Theorem Let \(a(n)\) be an arithmetic function such that \(|a(n)| \le 1\) for all \(n\). Let \(A > 0\), let \(X > (\log Y)^{2A}\), and let \[D^* = \frac{(X Y)^{1/2}}{(\log Y)^A}.\] Then \[\sum_{\substack{d < D^* }} \max_{(a,d)=1} \left| \sum_{n<X} \sum_{\substack{z \le p < Y \\ np \equiv a \pmod{d}}} a(n) - \frac{1}{\varphi(d)} \sum_{n<X}\sum_{\substack{z \le p < Y \\ (np, d)=1}} a(m) \right| \ll \frac{X Y (\log X Y)^2}{(\log Y)^A},\] where the implied constant depends only on \(A\).
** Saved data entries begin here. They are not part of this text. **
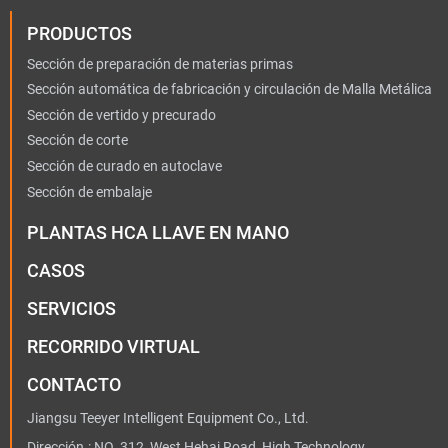
PRODUCTOS
Sección de preparación de materias primas
Sección automática de fabricación y circulación de Malla Metálica
Sección de vertido y precurado
Sección de corte
Sección de curado en autoclave
Sección de embalaje
PLANTAS HCA LLAVE EN MANO
CASOS
SERVICIOS
RECORRIDO VIRTUAL
CONTACTO
Jiangsu Teeyer Intelligent Equipment Co., Ltd.
Dirección.: NO. 312, West Hehai Road, High Technology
Note, \[r_d^{(\ell)} = |B_d^{(\ell)}| - \frac{|B^{(\ell)}|}{\varphi(d)} = \sum_{\substack{ z \le p_1 < y \le p_2 \le p_3\\ l \le p_1 < (1+\varepsilon)l\\ p_1p_2p_3 < N,\ (p_1p_2p_3,N)=1\\ p_1p_2p_3 \equiv N \pmod d }} 1 \;-\; \frac{1}{\varphi(d)} \sum_{\substack{ z \le p_1 < y \le p_2 \le p_3\\ l \le p_1 < (1+\varepsilon)l\\ p_1p_2p_3 < N,\ (p_1p_2p_3,N)=1 }} 1 .\] For the latter term, we add the condition that \((p_1 p_2 p_3, d) = 1\), same as \((p_1, d) = 1\), as \(d \mid P(z)\) refers to \((p_1 p_2 p_3, d) = 1\). Then the difference is at most of \[\frac{1}{\varphi(d)}\sum_{\substack{p_1p_2p_3<(1+\epsilon)N\\p_1\mid d , \, p_1\ge z}} 1<\frac{(1+\epsilon)N}{\varphi(d)} \sum_{\substack{p_1 \mid d \\ p_1 \ge z}} \frac{1}{p_1} \le \frac{(1+\varepsilon) N \omega(d)}{\varphi(d) z} \ll \frac{N \log d}{z \varphi(d)}.\] Let \(a(n)\) be the characteristic function of the set of numbers of the form \(n = p_2 p_3\), where \(y \le p_2 \le p_3\) and \((p_2 p_3, N) = 1\). Then \[r_d^{(\ell)} = \sum_{n \le X} \sum_{\substack{z \le p < Y \\ np\equiv a(\operatorname{mod} d)}} a(n) - \frac{1}{\varphi(d)} \sum_{n < X} \sum_{\substack{z \le p < Y \\ (np, d) = 1}} a(n) + O\left( \frac{N \log d}{z\varphi(d) \, } \right)\] By inserting the following to the previous identity \[X = \frac{N}{l}, \quad Y = \min \{\, y, (1+\varepsilon)l \,\}, \quad Z = \max \{\, z, l \,\}, \quad \text{and} \ \ a = N,\] we obtain \[D = \frac{N^{1/2}}{(\log N)^A} \le \frac{(X Y)^{1/2}}{(\log Y)^A} = D^* < (X Y)^{1/2} \le N.\] Therefore, if we choose \(A = 6\), we have \[R^{(\ell)} \le \sum_{\substack{d < D^* \\ d \mid P(y)}} |r_d^{(\ell)}| \ll \frac{N}{(\log N)^4}.\] And after combining the estimation of the three sieving functions, we complete the proof.